The tax crime and money laundering debate. Chamber Two of the Supreme Court weighs in
One of the most heated debates to take place in recent times in criminal law corners stems from the question of whether the offense of tax evasion should or should be treated as a predicate offense for the offense of money laundering.
In brief, the debate has spawned two opposing camps:
a) Those who hold that the offense of defrauding the public purse can in no event be considered a predicate offense for money laundering, given that the party that defrauds does not obtain anything that was not already among his/her assets.
b) Against those who consider that there is no reason why the tax offense cannot be a predicate offense for money laundering, on the grounds that the property that originates from a tax offense has a criminal origin and can therefore be the material subject of a money laundering offense.
It is not the purpose of this post to spell out or analyze in depth the abundant arguments which, at this stage of the controversy, have been put forward by both camps, but rather to point out the existence of a recent—and relevant—development that has burst into the debate, that is, the first Supreme court judgment on the issue. Both sides of the debate have been eagerly awaiting the first court ruling to provide a solution to the problem raised, which is no small matter given that, among other things and if the second of the camps prevails, the offense of tax evasion could become an offense that has no statute of limitations given that when money laundering is punished the mere possession of property that has a criminal origin could lead to the paradox that the statute of limitations for both offenses does not start to run until the possession is interrupted. The legal uncertainty that this interpretation creates is undeniable.

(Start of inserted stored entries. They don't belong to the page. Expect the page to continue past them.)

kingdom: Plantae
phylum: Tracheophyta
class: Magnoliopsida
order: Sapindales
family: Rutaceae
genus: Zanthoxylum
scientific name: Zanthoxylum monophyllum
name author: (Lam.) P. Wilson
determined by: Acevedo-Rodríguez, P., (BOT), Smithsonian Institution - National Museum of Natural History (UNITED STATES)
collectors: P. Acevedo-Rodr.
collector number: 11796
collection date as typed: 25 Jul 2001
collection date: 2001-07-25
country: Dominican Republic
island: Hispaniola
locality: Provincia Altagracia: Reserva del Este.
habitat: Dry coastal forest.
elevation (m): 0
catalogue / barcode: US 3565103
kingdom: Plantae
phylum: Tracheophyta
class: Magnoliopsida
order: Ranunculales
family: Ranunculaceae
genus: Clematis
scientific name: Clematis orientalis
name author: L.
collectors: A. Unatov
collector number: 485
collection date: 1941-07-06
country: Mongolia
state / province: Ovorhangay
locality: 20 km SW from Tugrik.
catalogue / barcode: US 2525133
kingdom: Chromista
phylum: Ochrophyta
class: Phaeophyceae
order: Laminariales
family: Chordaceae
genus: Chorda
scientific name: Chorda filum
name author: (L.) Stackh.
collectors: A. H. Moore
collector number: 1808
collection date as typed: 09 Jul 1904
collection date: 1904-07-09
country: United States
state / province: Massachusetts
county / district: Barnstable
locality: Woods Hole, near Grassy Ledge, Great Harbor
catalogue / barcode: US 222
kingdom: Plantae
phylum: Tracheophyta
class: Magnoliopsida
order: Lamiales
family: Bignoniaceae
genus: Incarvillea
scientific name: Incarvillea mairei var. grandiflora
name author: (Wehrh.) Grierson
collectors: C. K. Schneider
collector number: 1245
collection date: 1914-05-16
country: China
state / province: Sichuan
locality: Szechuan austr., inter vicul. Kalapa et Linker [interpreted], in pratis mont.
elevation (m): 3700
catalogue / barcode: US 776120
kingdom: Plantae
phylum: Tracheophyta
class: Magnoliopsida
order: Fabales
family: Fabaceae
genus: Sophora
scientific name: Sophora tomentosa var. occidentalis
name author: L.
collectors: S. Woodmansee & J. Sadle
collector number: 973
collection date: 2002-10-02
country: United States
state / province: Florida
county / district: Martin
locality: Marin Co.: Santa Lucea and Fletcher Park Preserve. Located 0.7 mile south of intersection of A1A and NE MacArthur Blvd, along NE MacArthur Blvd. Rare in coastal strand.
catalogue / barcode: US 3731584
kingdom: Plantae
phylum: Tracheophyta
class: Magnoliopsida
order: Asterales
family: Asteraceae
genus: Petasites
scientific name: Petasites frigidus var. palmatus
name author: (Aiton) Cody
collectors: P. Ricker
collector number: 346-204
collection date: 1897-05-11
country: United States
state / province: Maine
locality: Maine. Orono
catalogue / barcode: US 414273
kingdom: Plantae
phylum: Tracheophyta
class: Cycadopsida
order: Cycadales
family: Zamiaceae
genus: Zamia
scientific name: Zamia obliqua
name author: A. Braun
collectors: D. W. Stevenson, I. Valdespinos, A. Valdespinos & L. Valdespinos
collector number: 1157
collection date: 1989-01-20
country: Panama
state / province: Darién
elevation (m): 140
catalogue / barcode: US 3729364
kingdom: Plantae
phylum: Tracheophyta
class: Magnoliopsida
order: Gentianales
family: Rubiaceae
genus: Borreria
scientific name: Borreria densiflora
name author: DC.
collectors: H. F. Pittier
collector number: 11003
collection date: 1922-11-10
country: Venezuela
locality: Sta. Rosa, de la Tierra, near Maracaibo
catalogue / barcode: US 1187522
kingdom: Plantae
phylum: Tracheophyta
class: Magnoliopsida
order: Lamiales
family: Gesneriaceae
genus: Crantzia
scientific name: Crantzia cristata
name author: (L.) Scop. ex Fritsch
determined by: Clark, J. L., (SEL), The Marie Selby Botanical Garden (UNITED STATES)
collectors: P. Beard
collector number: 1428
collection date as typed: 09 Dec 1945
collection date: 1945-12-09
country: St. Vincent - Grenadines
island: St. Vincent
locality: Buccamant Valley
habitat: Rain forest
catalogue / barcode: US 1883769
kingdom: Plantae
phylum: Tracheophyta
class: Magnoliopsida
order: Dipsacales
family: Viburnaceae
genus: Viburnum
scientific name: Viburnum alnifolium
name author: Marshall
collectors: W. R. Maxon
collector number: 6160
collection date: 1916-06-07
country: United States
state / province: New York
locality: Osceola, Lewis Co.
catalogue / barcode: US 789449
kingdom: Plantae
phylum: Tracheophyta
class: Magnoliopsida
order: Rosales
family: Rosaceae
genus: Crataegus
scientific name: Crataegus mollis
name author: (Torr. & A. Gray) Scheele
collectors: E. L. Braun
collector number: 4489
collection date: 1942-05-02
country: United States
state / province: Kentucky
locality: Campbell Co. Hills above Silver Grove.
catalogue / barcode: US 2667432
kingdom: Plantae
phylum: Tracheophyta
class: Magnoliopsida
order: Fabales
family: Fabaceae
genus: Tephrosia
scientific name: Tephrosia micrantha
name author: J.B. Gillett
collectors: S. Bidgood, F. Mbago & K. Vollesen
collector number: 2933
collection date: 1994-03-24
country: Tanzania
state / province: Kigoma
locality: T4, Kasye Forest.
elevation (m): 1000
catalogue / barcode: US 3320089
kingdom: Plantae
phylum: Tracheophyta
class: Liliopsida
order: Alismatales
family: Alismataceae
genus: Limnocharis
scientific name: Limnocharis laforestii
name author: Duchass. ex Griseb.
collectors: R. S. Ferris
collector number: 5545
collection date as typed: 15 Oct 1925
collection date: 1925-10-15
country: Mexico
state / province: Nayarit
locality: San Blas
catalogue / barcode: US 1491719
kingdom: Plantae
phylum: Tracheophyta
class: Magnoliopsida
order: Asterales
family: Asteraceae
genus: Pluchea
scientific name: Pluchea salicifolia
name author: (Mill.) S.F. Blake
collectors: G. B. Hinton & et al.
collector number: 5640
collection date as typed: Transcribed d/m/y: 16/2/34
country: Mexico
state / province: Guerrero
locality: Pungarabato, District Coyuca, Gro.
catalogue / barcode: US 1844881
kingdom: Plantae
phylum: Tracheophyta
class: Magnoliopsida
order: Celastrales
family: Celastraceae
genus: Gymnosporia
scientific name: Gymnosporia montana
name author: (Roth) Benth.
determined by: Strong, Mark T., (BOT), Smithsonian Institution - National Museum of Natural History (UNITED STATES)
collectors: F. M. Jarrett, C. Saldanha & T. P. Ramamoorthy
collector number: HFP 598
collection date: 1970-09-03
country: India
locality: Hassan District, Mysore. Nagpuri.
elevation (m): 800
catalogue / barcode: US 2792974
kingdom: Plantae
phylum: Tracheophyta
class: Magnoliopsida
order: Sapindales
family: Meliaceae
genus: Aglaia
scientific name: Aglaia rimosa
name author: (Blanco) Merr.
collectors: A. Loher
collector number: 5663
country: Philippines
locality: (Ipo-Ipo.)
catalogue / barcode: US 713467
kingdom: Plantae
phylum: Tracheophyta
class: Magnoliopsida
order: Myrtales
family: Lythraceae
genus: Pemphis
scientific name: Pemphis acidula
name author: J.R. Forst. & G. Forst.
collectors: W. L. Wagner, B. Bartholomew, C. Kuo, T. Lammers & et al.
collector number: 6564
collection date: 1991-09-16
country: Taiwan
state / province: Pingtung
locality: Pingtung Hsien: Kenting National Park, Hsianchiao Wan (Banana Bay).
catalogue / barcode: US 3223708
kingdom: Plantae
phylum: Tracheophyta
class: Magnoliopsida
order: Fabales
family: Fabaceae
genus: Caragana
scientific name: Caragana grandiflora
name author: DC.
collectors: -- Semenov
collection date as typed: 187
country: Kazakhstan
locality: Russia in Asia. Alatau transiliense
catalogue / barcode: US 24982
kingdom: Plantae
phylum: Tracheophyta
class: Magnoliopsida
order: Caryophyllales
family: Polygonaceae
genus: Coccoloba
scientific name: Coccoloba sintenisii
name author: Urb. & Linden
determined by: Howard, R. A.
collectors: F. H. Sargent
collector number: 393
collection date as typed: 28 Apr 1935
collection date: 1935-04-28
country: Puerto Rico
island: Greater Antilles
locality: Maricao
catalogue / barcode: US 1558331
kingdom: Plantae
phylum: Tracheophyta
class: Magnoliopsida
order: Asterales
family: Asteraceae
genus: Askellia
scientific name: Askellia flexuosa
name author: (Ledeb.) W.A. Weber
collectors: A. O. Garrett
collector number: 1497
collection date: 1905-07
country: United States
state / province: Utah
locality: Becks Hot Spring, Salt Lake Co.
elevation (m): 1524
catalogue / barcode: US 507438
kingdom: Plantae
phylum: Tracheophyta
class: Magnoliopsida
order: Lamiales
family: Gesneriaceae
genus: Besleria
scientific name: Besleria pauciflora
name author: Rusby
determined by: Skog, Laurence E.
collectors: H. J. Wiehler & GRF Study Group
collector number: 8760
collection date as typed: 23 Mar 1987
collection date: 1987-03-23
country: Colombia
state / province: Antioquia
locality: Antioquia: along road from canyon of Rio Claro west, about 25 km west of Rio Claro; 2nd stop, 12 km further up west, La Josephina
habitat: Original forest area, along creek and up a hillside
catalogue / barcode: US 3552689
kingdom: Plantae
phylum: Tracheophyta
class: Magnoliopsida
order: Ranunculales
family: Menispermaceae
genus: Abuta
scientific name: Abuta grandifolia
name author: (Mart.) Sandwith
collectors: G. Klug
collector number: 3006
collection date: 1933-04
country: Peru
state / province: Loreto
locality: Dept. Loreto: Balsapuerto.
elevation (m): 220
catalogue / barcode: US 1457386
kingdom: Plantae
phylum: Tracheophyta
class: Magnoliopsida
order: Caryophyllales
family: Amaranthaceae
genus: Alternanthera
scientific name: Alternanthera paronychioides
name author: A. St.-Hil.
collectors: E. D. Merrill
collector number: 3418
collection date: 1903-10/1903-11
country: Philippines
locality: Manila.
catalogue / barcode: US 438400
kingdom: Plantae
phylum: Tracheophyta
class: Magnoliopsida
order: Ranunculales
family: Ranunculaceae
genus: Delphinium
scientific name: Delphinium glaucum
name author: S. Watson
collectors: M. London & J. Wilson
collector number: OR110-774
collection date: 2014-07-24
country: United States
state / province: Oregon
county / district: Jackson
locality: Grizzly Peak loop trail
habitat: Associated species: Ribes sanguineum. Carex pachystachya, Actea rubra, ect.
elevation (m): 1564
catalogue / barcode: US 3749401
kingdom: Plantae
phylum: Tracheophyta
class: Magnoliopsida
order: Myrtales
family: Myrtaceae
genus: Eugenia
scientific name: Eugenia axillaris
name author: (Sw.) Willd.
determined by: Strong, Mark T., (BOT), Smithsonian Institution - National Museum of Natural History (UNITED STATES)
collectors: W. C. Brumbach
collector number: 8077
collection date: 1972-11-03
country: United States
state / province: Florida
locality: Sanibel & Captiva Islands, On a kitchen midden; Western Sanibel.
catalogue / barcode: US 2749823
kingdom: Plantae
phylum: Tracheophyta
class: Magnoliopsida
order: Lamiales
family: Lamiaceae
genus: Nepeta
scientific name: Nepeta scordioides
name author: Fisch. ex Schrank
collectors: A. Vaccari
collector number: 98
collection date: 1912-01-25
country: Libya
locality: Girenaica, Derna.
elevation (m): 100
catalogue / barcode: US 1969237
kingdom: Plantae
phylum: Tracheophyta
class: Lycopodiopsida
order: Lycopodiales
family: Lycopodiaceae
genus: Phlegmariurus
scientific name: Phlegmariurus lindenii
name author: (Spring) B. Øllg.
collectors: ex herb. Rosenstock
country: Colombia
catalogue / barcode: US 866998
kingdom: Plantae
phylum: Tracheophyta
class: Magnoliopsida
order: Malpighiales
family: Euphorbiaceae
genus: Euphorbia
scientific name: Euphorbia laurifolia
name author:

The judgment handed down by Chamber Two of the Supreme Court on December 5, 2012 has validated the theory that the tax offense can in fact be considered a predicate offense for money laundering. Relying on the fact that this decision has been reached in other neighboring countries, the court concluded that if during the criminal investigation the part of the property owned by the defrauder that constitutes the defrauded tax can be reasonably identified, then there may be an offense of money laundering.
End of story? The camp defeated in this first round not only has the consolation of the well-founded dissenting vote of the Honorable Antonio del Moral García, but also that the new wording given to article 305 of the Criminal Code by Organic Law 7/2012, of December 28, 2012 will most likely revive the debate and lead to the need to revisit the arguments put forward thus far.